The ’seed’ article above is from New Zealand, regarding a recent crash that took 16 days to locate … and cost millions upon millions of dollars. Advocates of GPS insist that had the crashed bird bene carrying a simple GPS tracking system the crash could have bene found days or even weeks earlier, at a significantly lower cost.
They’re right, 100%. In the US, when an aircraft goes missing there is an emergency crash location radio beacon that is supposed to activate and broadcast a distress signal. If the locator beacon functions (and they certainly don’t always) then the signals have to be picked up by a passing aircraft, a ground station or one of several satellite systems that, by a long, convoluted, expensive and slow chain of events, gets the message of alarm to a rescue coordination center.
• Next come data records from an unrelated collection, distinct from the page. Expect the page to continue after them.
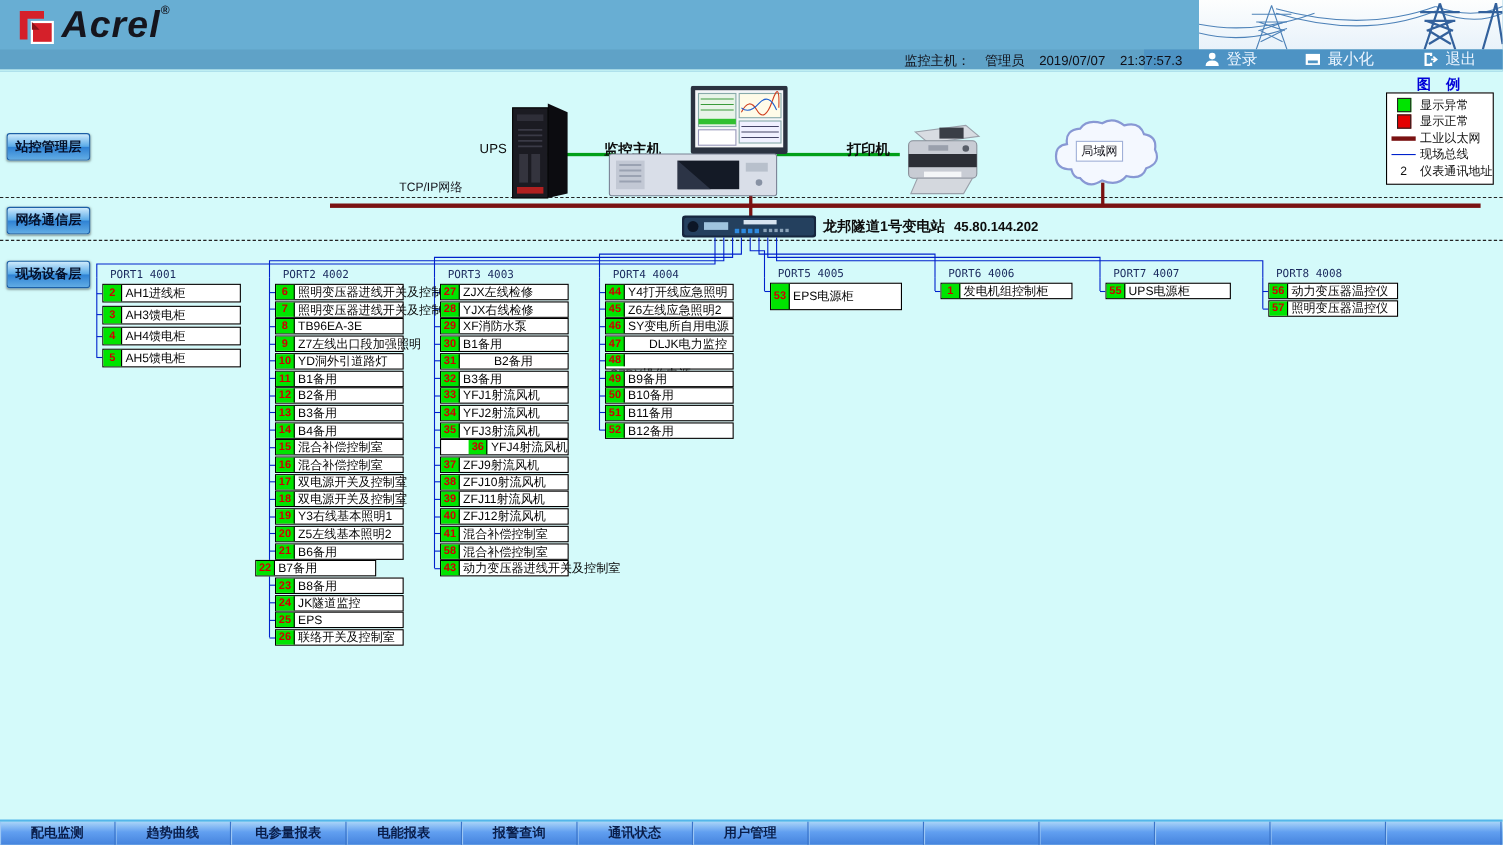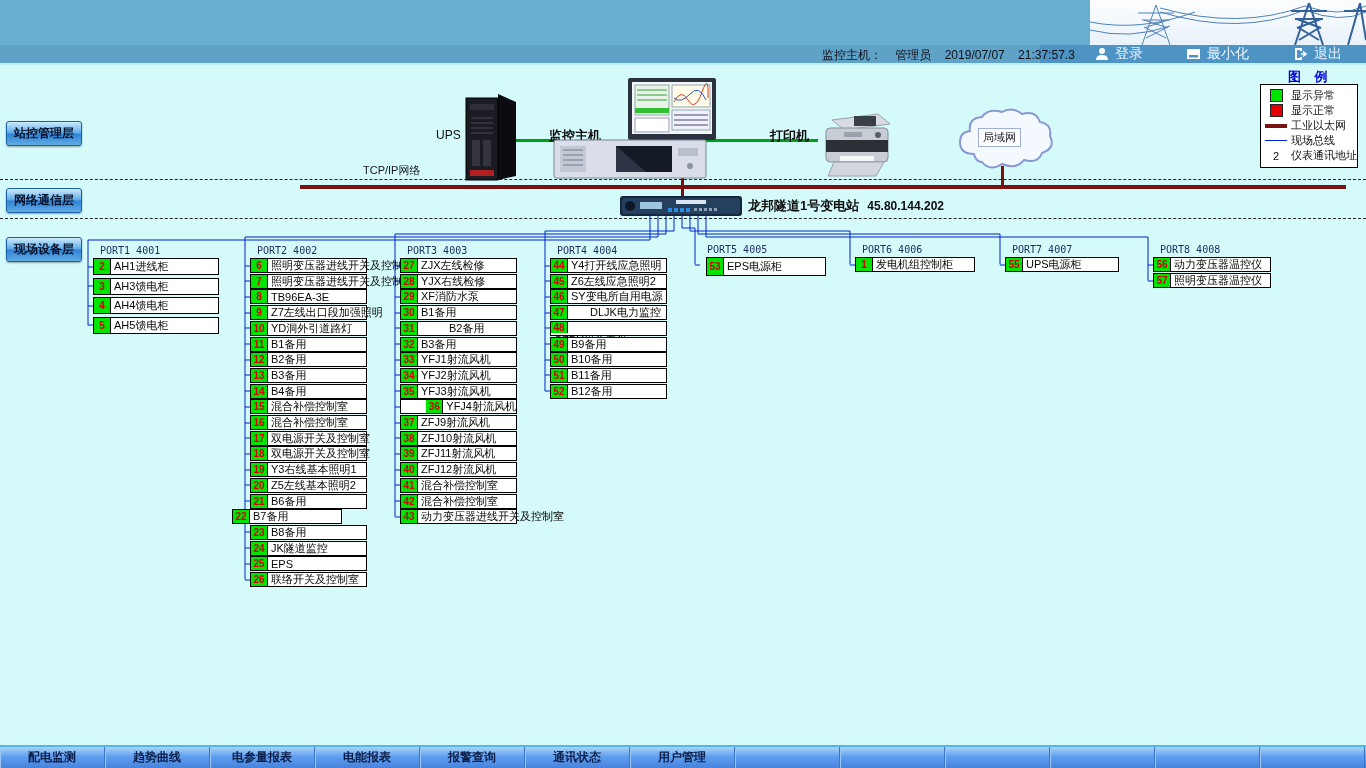"Acrel" div.logo { html: none -> <div> <svg> <polygon></polygon> <rect></rect> <polygon></polygon> </svg> <span>Acrel</span> <span>®</span> </div> }
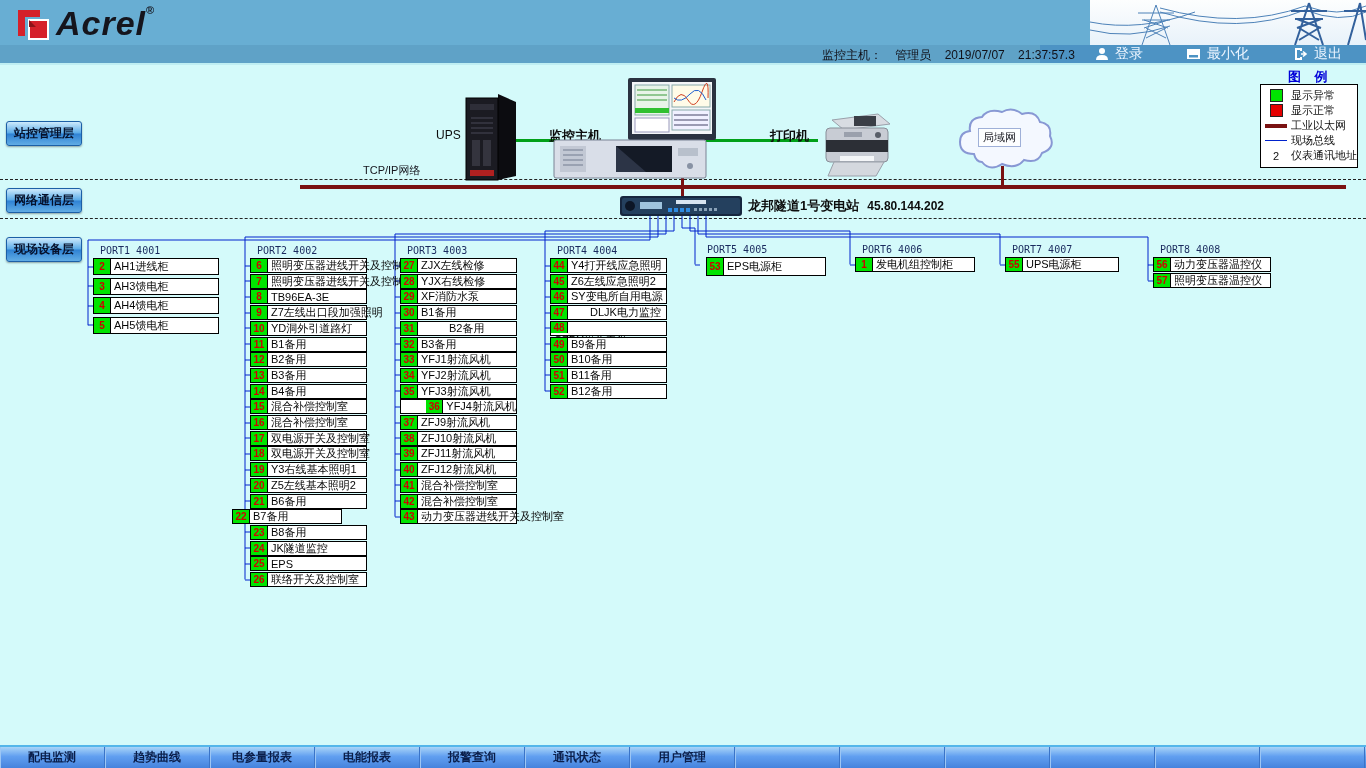"53" div.dev-row { height: 19px -> 25px; margin-left: 6px -> none }
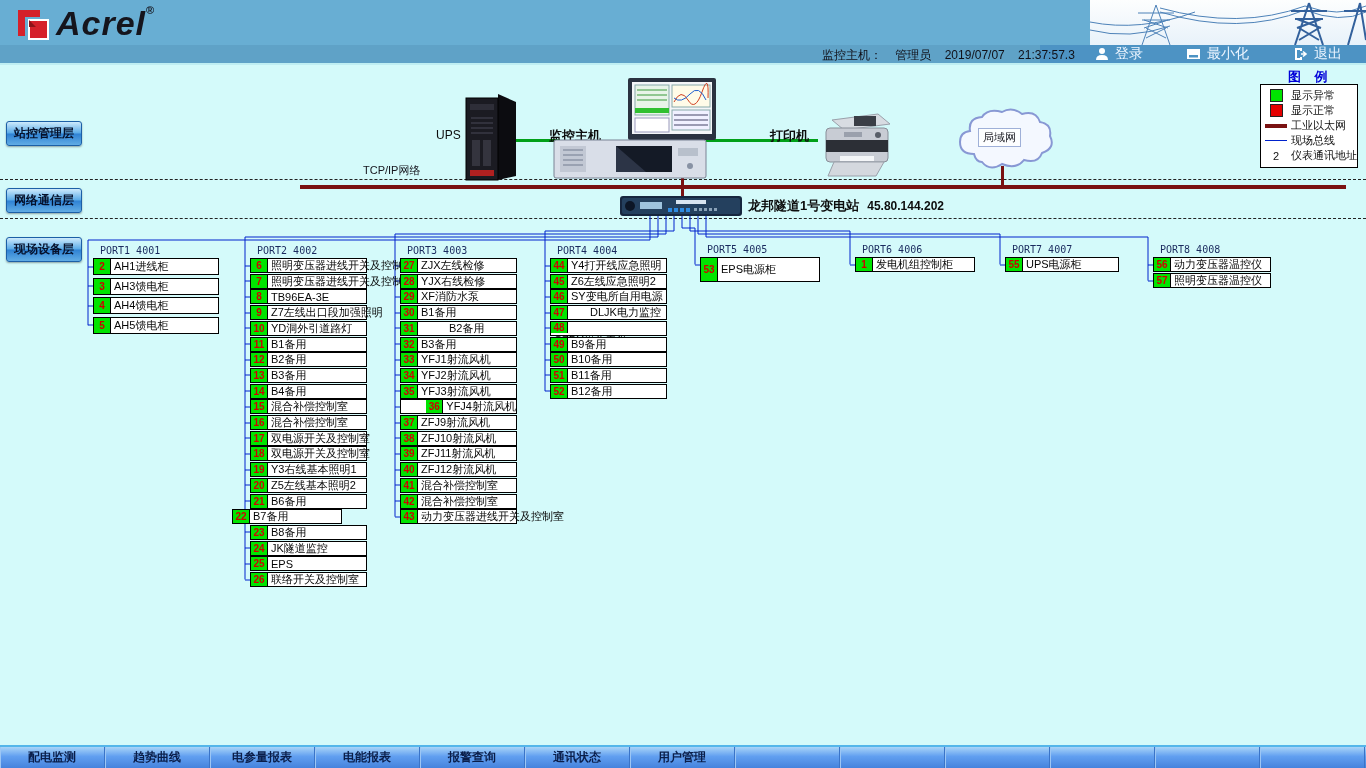"42" span.addr-cell { text: 42 -> 58 }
If an aircraft goes missing and no locator beacon is received the situation for a prompt rescue is even more complicated. By a laborious and time-consuming procedure the FAA or host country air traffic control agency _may_ be able to identify the aircraft’s track on historical radar data and determine where the aircraft last appeared on radar. The point where it disappeared may or may not be close to the final crash position. Due to the vagaries of radar coverage it may well be, however, that the aircraft’s track disappears many miles from it’s actual resting place.
With a simple GPS tracker on board, however, the position will be known much more precisely, often to within a few feet. The advantages of economy in the search is astounding, not to mention the fact that there may be a factor of life and death in speedy response of rescuers to a crash where there are survivors.
A tracking system described here would cost well under $1,000 USD, perhaps even under $500. Monthly costs for the position reports could be under $1 a day. So, my question is, why on earth aren’t we doing it. The technology is available commercially off the shelf, the costs are well within reason for even the smallest aircraft operation and the costs to the governments involved would be nil … in fact it would save money, not cost.
Aircraft are expensive to operate. Should a government try to make such equipment mandatory one can imagine a hue and cry from aircraft owners and operators regarding the burdensome costs the government was placing upon them. Yet, in the majority of cases, especially concerning aircraft for hire or those used for business purposes (and hence tax deductible) the owners and operators would actually profit rather than be burdened.
The aircraft rental and leasing field, which I have bene involved with for 50 years now, has always amazed me. Nowhere else that I know of can a stranger show up and with nothing more than a display of a pilot’s license and perhaps a short check flight be entrusted with a machine so expensive and so mobile. Having records of the way their aircraft are used, where they are flown, altitudes and other potential safety of flight data would be profitable to virtually all aircraft owners.
We all pay for the GPS each and every year via taxes. Why is it taking us so long to make use of the asset we have invested in.
Aircraft (and ground vehicle( GPS tracking doesn’t cost, it pays!